The notary fee for a will is regulated by Royal Decree 1426/1989. For a standard will, the fee is €40 to €60 depending on length. There is a minimum of €30.05 plus a surcharge per additional folio.

With VAT (21%) and copies, the total cost of a simple will is around €50-80.

At Notaría Online, the will execution service by video conference costs €125 + VAT. That price includes the prior consultation, will drafting, video conference signing and delivery of an authorised electronic copy. The notary fee is included in the price. See the full pricing.

Revoking a will

You can change your will at any time, as many times as you wish. You simply execute a new one.
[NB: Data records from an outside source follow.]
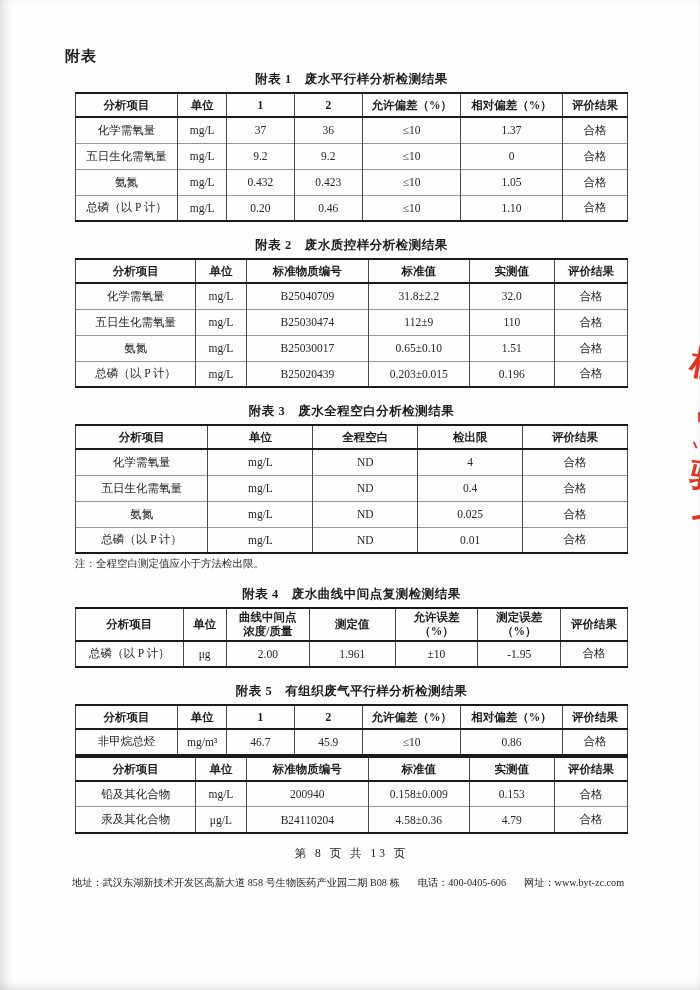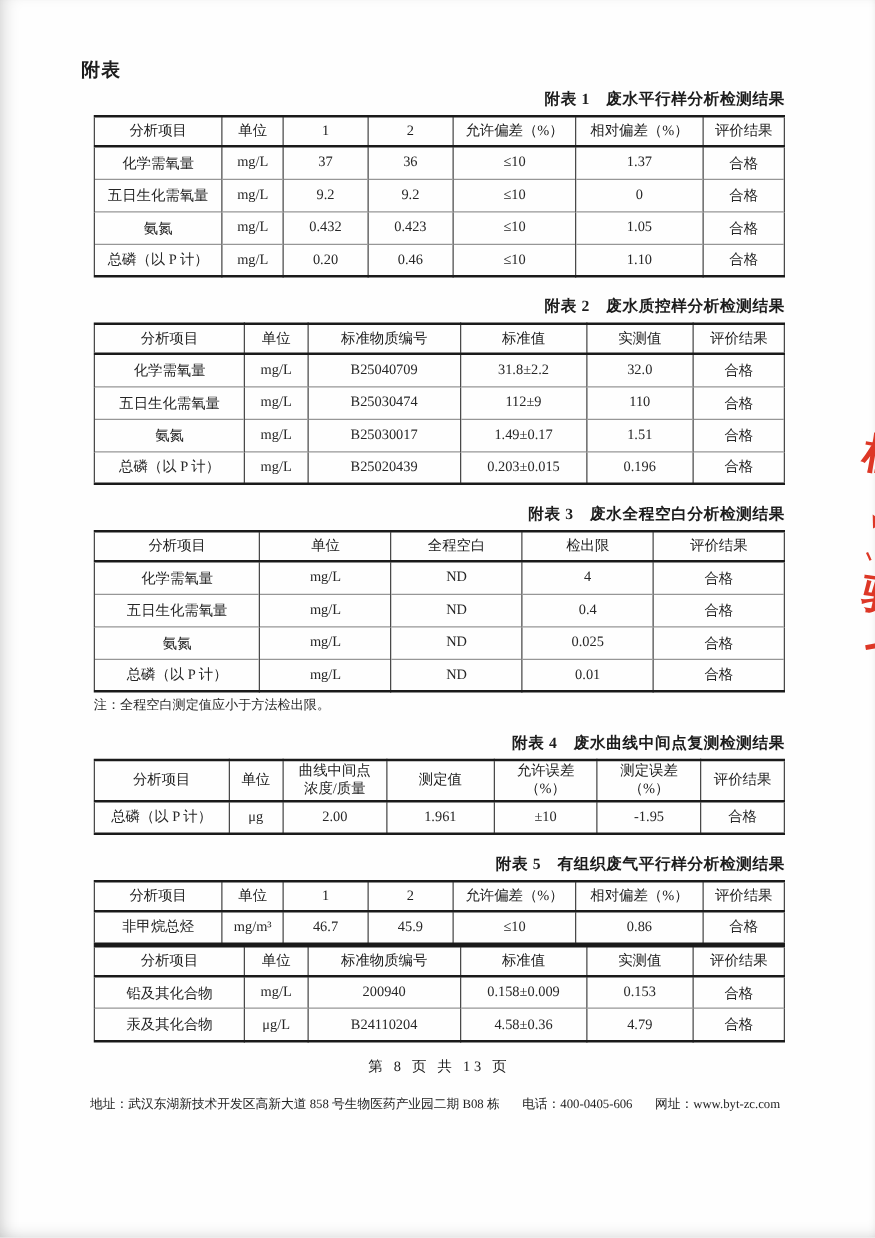--- a/index.html
+++ b/index.html
@@ -36,7 +36,7 @@
     letter-spacing: 1px;
   }
   .caption {
-    text-align: right;
+    text-align: center;
     font-weight: bold;
     font-size: 12.5px;
     margin: 5px 0 4px 0;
The later will automatically revokes the earlier one, unless the new will expressly states that the previous one stands where there is no contradiction.

You do not need to destroy the previous will or notify anyone. You simply execute a new one and the notary reports it to the General Registry of Last Wills. When you die, the certificate of last wills will be requested and the most recent will identified.

If your family situation changes (birth of a child, divorce, death of your spouse), review your will. It does not expire, but it can become outdated.

Documentation required

  • Valid ID card or passport of the testator.
  • Beneficiary details: full name and ID or passport number. If you do not have a beneficiary's ID number, their full name and relationship is enough.
  • Description of assets you wish to mention expressly (it is not mandatory to list everything; you can make specific bequests and leave the rest "in equal shares among my children").
  • Name of the executor if you wish to appoint one (optional but advisable if the estate is complex).

You do not need property certificates, deeds for your real estate or bank statements. A will is not an inventory; it is a declaration of wishes.